The patients received treatment for a total of 280 weeks without a single treatment-related adverse event. The only device-related side effect was a mild to moderate contact dermatitis beneath the delivering electrode gel. This dermatitis responded well to application of topical cream and periodic electrode relocation. Ongoing Clinical Studies
Physicians are currently enrolling patients for a phase III pivotal study for the treatment of patients with recurrent or progressive GBM tumours, under an FDA-approved IDE. The trial is a randomised, controlled trial that expects to enrol 236 patients at eight centres in Europe and 12 centres in the United States. The trial is generally open to GBM patients whose tumours have recurred following standard treatments (surgery or biopsy, radiation, chemotherapy) and who are not candidates for further surgery or radiotherapy. Additional information on this trial has been published at Physicians are also conducting pilot studies to preliminarily determine the safety and potential efficacy of the use of TTFields in the treatment of newly diagnosed GBM patients and for patients with breast cancer.

Figure 1: Comparison of Electric Fields in Quiescent Cells and Dividing Cells
Alternating current field distribution in and around quiescent (A) and dividing (B) cells. Inside quiescent cells the field is uniform and the oscillating electric forces result only in ‘vibration’ of ions and dipoles (the forces associated with each half cycle are denoted by the arrows). In contrast, the non-uniform field within dividing cells (B) induces forces pushing all dipoles towards the furrow. Source: Kirson et al., 2004.2

Additional Research Needed
TTFields disrupt cancer cell proliferation due to physical cell properties and are not believed to affect chemical processes within the cell. Accordingly, in the future physicians might be able to use TTFields as an adjunctive treatment to chemotherapy or antiangiogenesis agents such as Avastin. In vitro data developed by scientists at NovoCure – the company developing the NovoTTF device – strongly suggest that there is synergism between the effects of TTFields and chemotherapies, at least in the case of breast carcinoma and non-small-cell lung cancer. TTFields could potentially be used to boost the efficacy of chemotherapy agents or biological agents that act on a cellular chemistry level. More research is required on the potential of TTFields as an adjunctive oncology therapy.
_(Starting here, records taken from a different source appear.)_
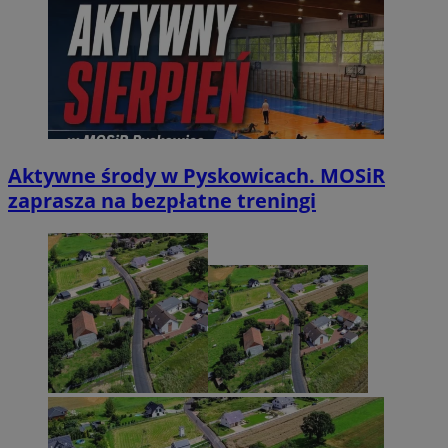
Aktywne środy w Pyskowicach. MOSiR
zaprasza na bezpłatne treningi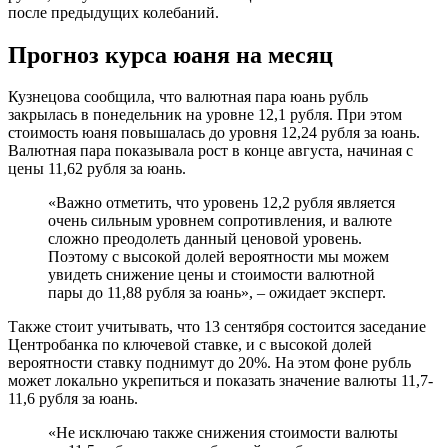
после предыдущих колебаний.
Прогноз курса юаня на месяц
Кузнецова сообщила, что валютная пара юань рубль
закрылась в понедельник на уровне 12,1 рубля. При этом
стоимость юаня повышалась до уровня 12,24 рубля за юань.
Валютная пара показывала рост в конце августа, начиная с
цены 11,62 рубля за юань.
«Важно отметить, что уровень 12,2 рубля является
очень сильным уровнем сопротивления, и валюте
сложно преодолеть данный ценовой уровень.
Поэтому с высокой долей вероятности мы можем
увидеть снижение цены и стоимости валютной
пары до 11,88 рубля за юань», – ожидает эксперт.
Также стоит учитывать, что 13 сентября состоится заседание
Центробанка по ключевой ставке, и с высокой долей
вероятности ставку поднимут до 20%. На этом фоне рубль
может локально укрепиться и показать значение валюты 11,7-
11,6 рубля за юань.
«Не исключаю также снижения стоимости валюты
Figure 2: Kaplan–Meier Overall Survival Curves
Brown trace = NovoTTF-treated patients ± standard error of mean (n=10). The median OS in these patients is 14.7 months versus 6.1 months in patients from a matched control group. Note that three of 10 patients remain alive. Black tracing = historically matched control group.

Rapidly emerging scientific and clinical data suggest that TTFields may be an important new treatment modality in the fight against numerous solid-tumour cancers. Published results from the first completed pilot study preliminarily suggest that physicians may in the future be able to use TTFields as a stand-alone therapy to treat recurrent or progressive GBM tumours. Further research will, however, be required to determine whether this use of TTFields is safe and effective. Additionally, given the unique, non-chemical mechanisms of action for TTFields, physicians should continue to study the potential for TTFields to be used in conjunction with chemotherapies or biological agents.